Most Linux desktop environments allow you to customise keybinds for most, if not all operations available to you. As you haven’t given any details about which distro you’re running, or which desktop environment, or window manager you’re using - it’s difficult to give exact instructions.
But in more general terms - go into the settings application for your desktop and somewhere in there will be a section for keyboard shortcuts.
The KDE/plasma desktop settings application probably has the most extensive set of customisable keybind options I’ve ever seen.
All other desktop environments offer differing levels of keyboard customisation.
Most tiling window managers allow you to define keybinds for pretty much anything too. (dwm, i3, awesome, xmonad etc etc)
In tiling WM’s - this is done by manually editing the config files it uses, to modify existing keybinds, or add new ones. Then, depending on the tiling WM, you may have to log out and log back in again to apply any new settings. Or you may just have to tell the WM to source/re-read it’s init files, or to restart itself without having to log out.
In the case of dwm (my preferred wm), you have to add custom keybinds to a C header file (config.h) - this requires you to build and install dwm from source. Which isn’t as bad as it sounds, because the entire WM is only ~2000 lines of code, give or take a few lines and it has very few dependencies. So it literally only takes a couple of seconds to build and reinstall it. Then you have to log out and log back in again to restart the WM.
And whether you use a desktop environment, or a window manager - you need to be careful not to define the same keybind for two different things, because if you do that - your de/wm will typically only perform one of those actions.
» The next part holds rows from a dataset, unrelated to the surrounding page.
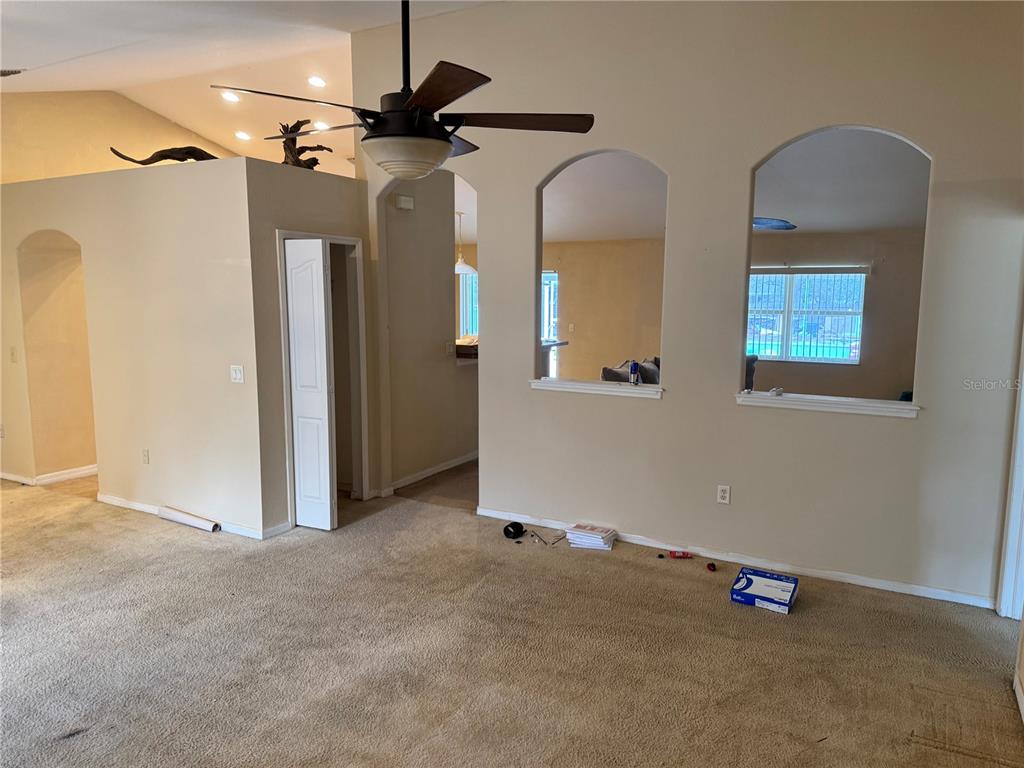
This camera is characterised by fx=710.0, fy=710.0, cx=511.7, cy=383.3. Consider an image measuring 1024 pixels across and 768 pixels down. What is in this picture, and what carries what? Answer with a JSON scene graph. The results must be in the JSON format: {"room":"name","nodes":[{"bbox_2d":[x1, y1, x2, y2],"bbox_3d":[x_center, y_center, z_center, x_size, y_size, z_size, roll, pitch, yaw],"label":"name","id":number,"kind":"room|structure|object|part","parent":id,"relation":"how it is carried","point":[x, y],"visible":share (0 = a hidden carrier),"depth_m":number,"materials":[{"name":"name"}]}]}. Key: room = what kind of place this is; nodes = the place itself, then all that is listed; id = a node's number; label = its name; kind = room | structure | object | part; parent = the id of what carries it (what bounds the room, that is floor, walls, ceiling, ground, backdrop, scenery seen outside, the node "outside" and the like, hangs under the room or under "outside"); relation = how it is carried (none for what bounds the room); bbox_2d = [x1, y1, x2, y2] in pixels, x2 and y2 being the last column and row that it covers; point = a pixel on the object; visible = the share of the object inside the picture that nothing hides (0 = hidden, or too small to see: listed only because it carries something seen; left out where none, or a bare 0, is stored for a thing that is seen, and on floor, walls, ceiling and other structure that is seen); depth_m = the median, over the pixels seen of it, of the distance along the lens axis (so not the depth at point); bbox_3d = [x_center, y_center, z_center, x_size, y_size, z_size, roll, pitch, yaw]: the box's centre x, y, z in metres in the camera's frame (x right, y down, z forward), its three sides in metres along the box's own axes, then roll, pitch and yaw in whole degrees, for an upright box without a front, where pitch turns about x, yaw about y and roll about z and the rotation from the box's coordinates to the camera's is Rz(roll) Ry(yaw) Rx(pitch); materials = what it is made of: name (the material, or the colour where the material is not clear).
{"room":"living room","nodes":[
{"label":"living room","id":0,"kind":"room"},
{"bbox_2d":[0,87,235,184],"bbox_3d":[-4.486,-1.274,7.500,0.138,3.608,3.912,4,9,29],"label":"upper left wall","id":1,"kind":"structure","parent":0,"point":[49,115],"depth_m":7.34,"materials":[{"name":"beige paint"}]},
{"bbox_2d":[0,159,272,538],"bbox_3d":[-3.374,-0.327,5.570,3.561,2.489,0.138,4,9,29],"label":"left wall","id":2,"kind":"structure","parent":0,"point":[138,465],"depth_m":5.05,"materials":[{"name":"beige paint"}]},
{"bbox_2d":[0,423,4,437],"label":"wall socket","id":3,"kind":"object","parent":2,"relation":"attached to","point":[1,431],"visible":0.99,"depth_m":6.02,"materials":[{"name":"white plastic"}]},
{"bbox_2d":[9,346,17,362],"bbox_3d":[-4.034,-0.232,5.737,0.063,0.119,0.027,4,9,29],"label":"light switch","id":4,"kind":"object","parent":2,"relation":"attached to","point":[13,353],"visible":0.99,"depth_m":5.73,"materials":[{"name":"white plastic"}]},
{"bbox_2d":[0,464,98,486],"bbox_3d":[-4.237,0.761,6.555,1.475,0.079,0.882,4,9,29],"label":"baseboard","id":5,"kind":"structure","parent":2,"relation":"attached to","point":[3,476],"depth_m":6.20,"materials":[{"name":"white paint"}]},
{"bbox_2d":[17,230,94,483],"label":"arched doorway","id":6,"kind":"object","parent":2,"relation":"in","point":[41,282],"visible":0.6,"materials":[{"name":"beige paint"}]},
{"bbox_2d":[141,448,149,463],"bbox_3d":[-2.659,0.527,5.147,0.066,0.114,0.010,4,9,29],"label":"wall outlet","id":7,"kind":"object","parent":2,"relation":"attached to","point":[145,454],"visible":0.98,"depth_m":5.14,"materials":[{"name":"white plastic"}]},
{"bbox_2d":[109,145,218,164],"bbox_3d":[-2.439,-1.611,5.080,0.868,0.243,0.243,-2,8,-16],"label":"driftwood","id":8,"kind":"object","parent":2,"relation":"on","point":[181,160],"visible":0.69,"depth_m":5.05,"materials":[{"name":"brown wood"}]},
{"bbox_2d":[96,493,279,540],"bbox_3d":[-2.423,0.951,5.119,1.745,0.078,0.020,4,9,29],"label":"baseboard","id":9,"kind":"structure","parent":2,"relation":"attached to","point":[121,504],"depth_m":5.12,"materials":[{"name":"white paint"}]},
{"bbox_2d":[230,364,243,382],"bbox_3d":[-1.803,-0.061,4.649,0.106,0.115,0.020,4,9,29],"label":"light switch","id":10,"kind":"object","parent":2,"relation":"attached to","point":[238,373],"visible":0.98,"depth_m":4.65,"materials":[{"name":"white plastic"}]},
{"bbox_2d":[0,0,496,178],"bbox_3d":[-1.857,-2.377,4.587,8.397,0.871,7.922,4,9,29],"label":"ceiling","id":11,"kind":"structure","parent":0,"point":[155,106],"depth_m":5.91,"materials":[{"name":"white paint"}]},
{"bbox_2d":[0,68,23,77],"bbox_3d":[-4.048,-2.438,5.541,0.299,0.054,0.287,4,9,29],"label":"ceiling vent","id":12,"kind":"object","parent":11,"relation":"attached to","point":[5,74],"visible":1,"depth_m":5.56,"materials":[{"name":"metal"}]},
{"bbox_2d":[220,90,240,102],"bbox_3d":[-2.852,-2.899,7.179,0.195,0.050,0.193,4,9,29],"label":"recessed light","id":13,"kind":"object","parent":11,"relation":"in","point":[230,97],"visible":0.98,"depth_m":7.16,"materials":[{"name":"white"}]},
{"bbox_2d":[234,130,251,140],"bbox_3d":[-3.146,-2.891,8.315,0.219,0.054,0.214,4,9,29],"label":"recessed light","id":14,"kind":"object","parent":11,"relation":"in","point":[240,134],"visible":0.98,"depth_m":8.28,"materials":[{"name":"white"}]},
{"bbox_2d":[307,75,326,87],"bbox_3d":[-1.851,-2.860,6.733,0.190,0.050,0.193,-4,9,-29],"label":"recessed light","id":15,"kind":"object","parent":11,"relation":"in","point":[316,82],"visible":0.98,"depth_m":6.71,"materials":[{"name":"white"}]},
{"bbox_2d":[312,120,328,130],"bbox_3d":[-2.039,-2.745,7.586,0.197,0.058,0.194,4,9,29],"label":"recessed light","id":16,"kind":"object","parent":11,"relation":"in","point":[323,125],"visible":0.79,"depth_m":7.55,"materials":[{"name":"white"}]},
{"bbox_2d":[211,0,592,181],"bbox_3d":[-0.358,-1.264,2.514,1.258,1.087,1.249,-5,9,-33],"label":"ceiling fan","id":17,"kind":"object","parent":11,"relation":"hanging from","point":[382,134],"visible":1,"depth_m":2.43,"materials":[{"name":"metal"}]},
{"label":"downrod","id":18,"kind":"part","parent":17,"relation":"part of","materials":[{"name":"black metal"}]},
{"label":"blade","id":19,"kind":"part","parent":17,"relation":"part of","materials":[{"name":"brown wood"}]},
{"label":"fan blade","id":20,"kind":"part","parent":17,"relation":"part of","materials":[{"name":"brown wood"}]},
{"bbox_2d":[244,157,374,539],"bbox_3d":[-1.392,-0.254,5.151,0.125,2.450,1.136,4,9,29],"label":"closet wall","id":21,"kind":"structure","parent":0,"point":[338,198],"depth_m":4.76,"materials":[{"name":"paint"}]},
{"bbox_2d":[276,118,330,169],"bbox_3d":[-1.505,-1.664,5.068,0.369,0.454,0.322,-6,10,-37],"label":"driftwood sculpture","id":22,"kind":"object","parent":21,"relation":"on","point":[295,125],"visible":0.66,"depth_m":5.01,"materials":[{"name":"brown wood"}]},
{"bbox_2d":[284,238,336,530],"bbox_3d":[-1.412,0.028,4.898,0.396,1.956,0.099,4,9,29],"label":"bifold door","id":23,"kind":"structure","parent":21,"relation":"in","point":[295,323],"depth_m":4.84,"materials":[{"name":"white paint"}]},
{"bbox_2d":[276,229,367,527],"bbox_3d":[-1.403,-0.032,5.189,0.174,2.019,0.782,4,9,29],"label":"door frame","id":24,"kind":"structure","parent":21,"relation":"attached to","point":[348,242],"depth_m":5.33,"materials":[{"name":"white paint"}]},
{"bbox_2d":[384,174,478,494],"bbox_3d":[-0.637,-0.567,6.465,0.124,2.760,1.939,4,9,29],"label":"hallway wall","id":25,"kind":"structure","parent":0,"point":[418,207],"depth_m":6.17,"materials":[{"name":"paint"}]},
{"bbox_2d":[395,194,414,209],"bbox_3d":[-0.867,-1.460,5.748,0.049,0.096,0.150,4,9,29],"label":"door chime","id":26,"kind":"object","parent":25,"relation":"attached to","point":[403,198],"visible":0.98,"depth_m":5.72,"materials":[{"name":"white plastic"}]},
{"bbox_2d":[382,450,478,495],"bbox_3d":[-0.595,0.761,6.628,0.017,0.085,1.916,4,9,29],"label":"baseboard","id":27,"kind":"structure","parent":25,"relation":"attached to","point":[456,463],"depth_m":6.36,"materials":[{"name":"white paint"}]},
{"bbox_2d":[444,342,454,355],"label":"light switch","id":28,"kind":"object","parent":25,"relation":"attached to","point":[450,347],"visible":0.99,"depth_m":6.40,"materials":[{"name":"white plastic"}]},
{"bbox_2d":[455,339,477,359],"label":"counter","id":29,"kind":"object","parent":25,"relation":"attached to","point":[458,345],"visible":0.38,"depth_m":6.61,"materials":[{"name":"brown wood"}]},
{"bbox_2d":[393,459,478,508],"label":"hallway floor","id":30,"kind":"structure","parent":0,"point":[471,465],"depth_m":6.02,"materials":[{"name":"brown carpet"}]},
{"bbox_2d":[454,210,475,275],"bbox_3d":[-0.607,-1.665,8.326,0.352,0.754,0.348,4,9,29],"label":"pendant lamp","id":31,"kind":"object","parent":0,"point":[463,265],"visible":0.81,"depth_m":8.28,"materials":[{"name":"white glass"}]},
{"bbox_2d":[0,465,1023,767],"bbox_3d":[-1.755,1.225,3.758,9.408,0.105,6.490,4,9,29],"label":"carpet floor","id":32,"kind":"structure","parent":0,"point":[452,525],"depth_m":3.28,"materials":[{"name":"beige carpet"}]},
{"bbox_2d":[157,506,218,531],"bbox_3d":[-2.315,0.960,5.058,0.551,0.076,0.086,4,9,29],"label":"paper roll","id":33,"kind":"object","parent":32,"relation":"on","point":[187,517],"visible":0.98,"depth_m":5.02,"materials":[{"name":"white paper"}]},
{"bbox_2d":[502,521,525,539],"bbox_3d":[0.013,0.997,4.852,0.139,0.091,0.129,-6,10,-39],"label":"black object","id":34,"kind":"object","parent":32,"relation":"on","point":[514,528],"visible":0.99,"depth_m":4.81,"materials":[{"name":"black"}]},
{"bbox_2d":[529,530,563,546],"bbox_3d":[0.229,1.022,4.729,0.206,0.055,0.165,7,10,41],"label":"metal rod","id":35,"kind":"object","parent":32,"relation":"on","point":[545,543],"visible":0.99,"depth_m":4.72,"materials":[{"name":"metal"}]},
{"bbox_2d":[565,523,616,550],"bbox_3d":[0.523,1.007,4.712,0.301,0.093,0.222,4,9,29],"label":"book stack","id":36,"kind":"object","parent":32,"relation":"on","point":[598,543],"visible":0.99,"depth_m":4.65,"materials":[{"name":"white paper"}]},
{"bbox_2d":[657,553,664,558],"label":"object","id":37,"kind":"object","parent":32,"relation":"on","point":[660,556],"visible":0.98,"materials":[{"name":"black"}]},
{"bbox_2d":[668,550,692,558],"bbox_3d":[1.060,1.075,4.484,0.149,0.042,0.057,1,8,3],"label":"red object","id":38,"kind":"object","parent":32,"relation":"on","point":[675,553],"visible":0.99,"depth_m":4.46,"materials":[{"name":"red"}]},
{"bbox_2d":[706,562,716,571],"bbox_3d":[1.202,1.103,4.280,0.050,0.039,0.065,0,8,-4],"label":"red object","id":39,"kind":"object","parent":32,"relation":"on","point":[713,566],"visible":0.98,"depth_m":4.26,"materials":[{"name":"red"}]},
{"bbox_2d":[729,567,798,614],"bbox_3d":[1.378,1.128,3.875,0.314,0.087,0.278,4,9,29],"label":"blue box","id":40,"kind":"object","parent":32,"relation":"on","point":[777,588],"visible":0.98,"depth_m":3.81,"materials":[{"name":"blue cardboard"}]},
{"bbox_2d":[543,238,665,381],"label":"kitchen wall","id":41,"kind":"structure","parent":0,"point":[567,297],"depth_m":9.69,"materials":[{"name":"beige paint"}]},
{"bbox_2d":[456,267,478,336],"bbox_3d":[-0.465,-1.132,10.436,0.855,1.323,0.160,4,9,29],"label":"window","id":42,"kind":"structure","parent":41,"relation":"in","point":[471,282],"depth_m":10.51,"materials":[{"name":"glass"}]},
{"bbox_2d":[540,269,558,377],"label":"glass door","id":43,"kind":"structure","parent":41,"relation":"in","point":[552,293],"depth_m":10.01,"materials":[{"name":"white glass"}]},
{"bbox_2d":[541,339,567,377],"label":"counter","id":44,"kind":"object","parent":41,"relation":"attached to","point":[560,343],"visible":0.16,"depth_m":8.18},
{"bbox_2d":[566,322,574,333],"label":"light switch","id":45,"kind":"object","parent":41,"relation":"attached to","point":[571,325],"visible":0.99,"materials":[{"name":"beige plastic"}]},
{"bbox_2d":[601,357,660,383],"bbox_3d":[1.522,0.153,7.746,0.877,0.837,1.298,4,9,29],"label":"sofa","id":46,"kind":"object","parent":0,"point":[618,375],"visible":0.14,"depth_m":7.56,"materials":[{"name":"fabric"}]},
{"bbox_2d":[349,0,1023,612],"bbox_3d":[0.844,-0.701,4.521,4.621,3.568,0.137,4,9,29],"label":"wall","id":47,"kind":"structure","parent":0,"point":[666,405],"depth_m":4.15,"materials":[{"name":"paint"}]},
{"bbox_2d":[530,377,662,398],"bbox_3d":[0.603,0.020,4.778,1.046,0.055,0.235,4,9,29],"label":"window sill","id":48,"kind":"structure","parent":47,"relation":"attached to","point":[596,388],"depth_m":4.70,"materials":[{"name":"white paint"}]},
{"bbox_2d":[629,361,638,384],"bbox_3d":[0.799,-0.070,4.659,0.054,0.154,0.060,-3,8,-25],"label":"spray can","id":49,"kind":"object","parent":48,"relation":"on","point":[634,377],"visible":1,"depth_m":4.64,"materials":[{"name":"blue"}]},
{"bbox_2d":[716,484,730,504],"bbox_3d":[1.289,0.674,4.326,0.070,0.116,0.009,4,9,29],"label":"wall outlet","id":50,"kind":"object","parent":47,"relation":"attached to","point":[726,495],"visible":0.99,"depth_m":4.32,"materials":[{"name":"white plastic"}]},
{"bbox_2d":[475,507,991,608],"bbox_3d":[1.217,1.059,4.482,3.188,0.073,0.014,4,9,29],"label":"baseboard","id":51,"kind":"structure","parent":47,"relation":"attached to","point":[632,541],"depth_m":4.25,"materials":[{"name":"white paint"}]},
{"bbox_2d":[735,390,918,417],"bbox_3d":[1.816,0.109,4.117,1.060,0.058,0.274,4,9,29],"label":"window sill","id":52,"kind":"structure","parent":47,"relation":"attached to","point":[883,405],"depth_m":4.02,"materials":[{"name":"white paint"}]},
{"bbox_2d":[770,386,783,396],"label":"small object","id":53,"kind":"object","parent":52,"relation":"on","point":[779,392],"visible":0.99,"depth_m":4.29,"materials":[{"name":"white"}]},
{"bbox_2d":[996,326,1023,621],"bbox_3d":[2.550,0.191,3.221,0.291,2.145,0.803,4,9,29],"label":"door frame","id":54,"kind":"structure","parent":47,"relation":"attached to","point":[1022,450],"depth_m":3.56,"materials":[{"name":"white paint"}]},
{"bbox_2d":[543,131,928,239],"bbox_3d":[1.754,-2.031,7.752,7.213,0.207,5.291,4,9,29],"label":"far room ceiling","id":55,"kind":"structure","parent":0,"point":[827,229],"depth_m":6.56,"materials":[{"name":"white paint"}]},
{"bbox_2d":[752,217,795,230],"bbox_3d":[1.951,-1.552,6.570,1.131,0.331,1.127,4,9,29],"label":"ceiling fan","id":56,"kind":"object","parent":55,"relation":"hanging from","point":[785,226],"visible":0.39,"depth_m":6.34,"materials":[{"name":"blue"}]},
{"bbox_2d":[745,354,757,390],"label":"chair","id":57,"kind":"object","parent":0,"point":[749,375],"visible":0.13,"depth_m":7.25,"materials":[{"name":"fabric"}]},
{"bbox_2d":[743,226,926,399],"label":"far room wall","id":58,"kind":"structure","parent":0,"point":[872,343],"depth_m":8.22,"materials":[{"name":"beige paint"}]},
{"bbox_2d":[747,268,865,363],"bbox_3d":[3.434,-0.797,8.529,1.401,1.106,0.129,4,9,29],"label":"window","id":59,"kind":"structure","parent":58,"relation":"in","point":[798,278],"depth_m":8.50,"materials":[{"name":"glass"}]},
{"bbox_2d":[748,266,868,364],"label":"vertical blinds","id":60,"kind":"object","parent":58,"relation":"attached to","point":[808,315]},
{"bbox_2d":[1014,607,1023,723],"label":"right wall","id":61,"kind":"structure","parent":0,"point":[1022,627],"depth_m":2.91,"materials":[{"name":"paint"}]},
{"bbox_2d":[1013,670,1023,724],"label":"baseboard","id":62,"kind":"structure","parent":61,"relation":"attached to","point":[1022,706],"depth_m":2.88,"materials":[{"name":"white paint"}]}
]}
Edit: Also many Linux applications allow you to customise keybinds used in them.
The level of support for customisation varies from application to application.
Adding/changing keybinds might be possible in the application via it’s GUI, or settings/preference options, or by editing config files, or possibly by editing source code and building/reinstalling manually.
Again, this varies from application to application.
And again, be careful to ensure that none of your in-application keybinds conflict with any of your desktop/wm level keybinds - because the desktop/wm will consume and act upon those conflicting binds and so typically, conflicting binds will not reach the running application.
And if you still require any supplemental support for custom keys, there is also a list of AHK equivalents for Linux here:
I’ve used xdotool a couple of times in the past, for automating GUI button clicking. But I’ve never used it, or any other external applications for setting keybinds.
In dwm, I usually write scripts to automate tasks and then bind a new key to run the script.
In the past, I’ve written a few scripts that use xdotool to manipulate the mouse, to perform repetitive point and click GUI operations. But I haven’t used xdotool for a long time. I try to keep my scripts purely terminal based nowadays.